The backbone of IBM’s AI model is a machine learning translation method that treats chemistry like language translation. It translates the language of chemistry by converting reactants and reagents to products through the use of Statistical Machine Intelligence and Learning Engine (SMILE) representation to describe chemical entities.
IBM has also leveraged an automatic data driven strategy to ensure the quality of its data. Researchers there used millions of chemical reactions to teach the AI system chemistry, but contained within that data set were errors. So, how did IBM clean this so-called noisy data to eliminate the potential for bad models?
According to Alessandra Toniato, a researcher at IBM Zurichh, the team implemented what they dubbed the “forgetting experiment.”
Toniato explains that, in this approach, they asked the AI model how sure it was that the chemical examples it was given were examples of correct chemistry.
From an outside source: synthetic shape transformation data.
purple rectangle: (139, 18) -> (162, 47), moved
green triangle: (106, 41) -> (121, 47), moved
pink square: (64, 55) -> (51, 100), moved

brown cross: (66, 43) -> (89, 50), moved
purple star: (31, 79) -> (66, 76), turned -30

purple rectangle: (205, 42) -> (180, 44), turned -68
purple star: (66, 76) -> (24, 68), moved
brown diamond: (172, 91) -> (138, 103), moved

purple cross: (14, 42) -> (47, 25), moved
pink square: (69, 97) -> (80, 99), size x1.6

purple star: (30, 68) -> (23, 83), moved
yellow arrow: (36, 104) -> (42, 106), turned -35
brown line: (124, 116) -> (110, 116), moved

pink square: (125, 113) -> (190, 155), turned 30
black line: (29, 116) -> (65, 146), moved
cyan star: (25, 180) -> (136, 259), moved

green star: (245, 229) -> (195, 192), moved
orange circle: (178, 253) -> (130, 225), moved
When faced with this choice, the AI identified chemistry that it had “never learnt,” “forgotten six times,” or “never forgotten.” Those that were “never forgotten” were examples that were clean, and in this way they were able to clean the data that AI had been presented.
While the AI has always been part of the RXN for Chemistry, the robotics is the newest element. The main benefit that turning over the carrying out of the reactions to a robotic system is expected to yield is to free up chemists from doing the often tedious process of having to design a synthesis from scratch, says Matteo Manica, a research staff member in Cognitive Health Care and Life Sciences at IBM Research Zürich.
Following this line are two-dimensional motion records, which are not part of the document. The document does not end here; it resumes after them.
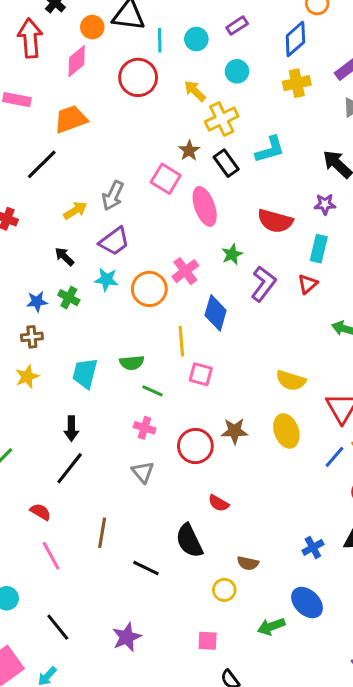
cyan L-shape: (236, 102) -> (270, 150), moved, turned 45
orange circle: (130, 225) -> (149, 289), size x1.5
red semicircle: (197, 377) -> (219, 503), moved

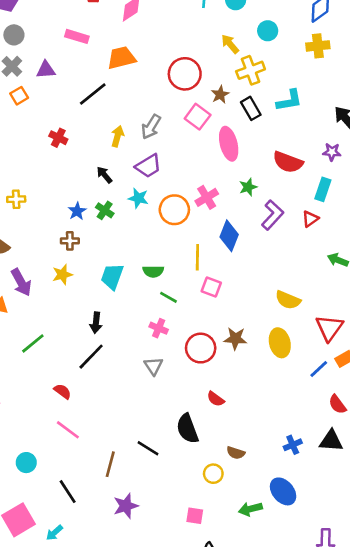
red circle: (138, 77) -> (185, 74), moved
yellow arrow: (75, 211) -> (118, 136), turned -48
blue star: (37, 302) -> (77, 211), turned -30
brown line: (102, 533) -> (110, 464), moved
pink line: (51, 556) -> (68, 430), turned -30

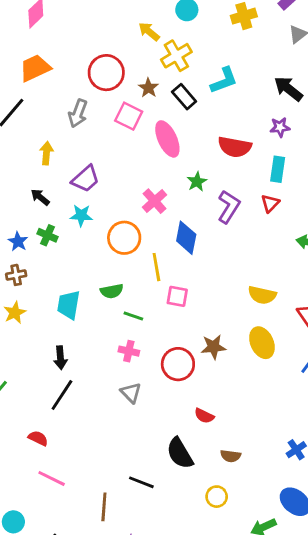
gray arrow: (151, 127) -> (78, 113), moved
orange circle: (174, 210) -> (124, 238), moved
brown semicircle: (236, 453) -> (231, 456), moved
“In this demo, you could see how the system is synergistic between a human and AI,” said Manica. “Combine that with the fact that we can run all these processes with a robotic system 24/7 from anywhere in the world, and you can see how it will really help up to speed up the whole process.”
There appear to be two business models that IBM is pursuing with its latest technology. One is to deploy the entire system on the premises of a company. The other is to offer licenses to private Cloud installations.
“From a business perspective you can think of having a system like we demonstrated being replicated on the premise within companies or research groups that would like to have the technology available at their disposal,” says Teodoro Laino, distinguished RSM, manager at IBM Research Europe. “On the other hand, we are also pushing at bringing the entire system to a service level.”
Just as IBM is brimming with confidence about its new technology, the company also has grand aspirations for it.
Laino adds: “Our aim is to provide chemical services across the world, a sort of Amazon of chemistry, where instead of looking for chemistry already in stock, you are asking for chemistry on demand.”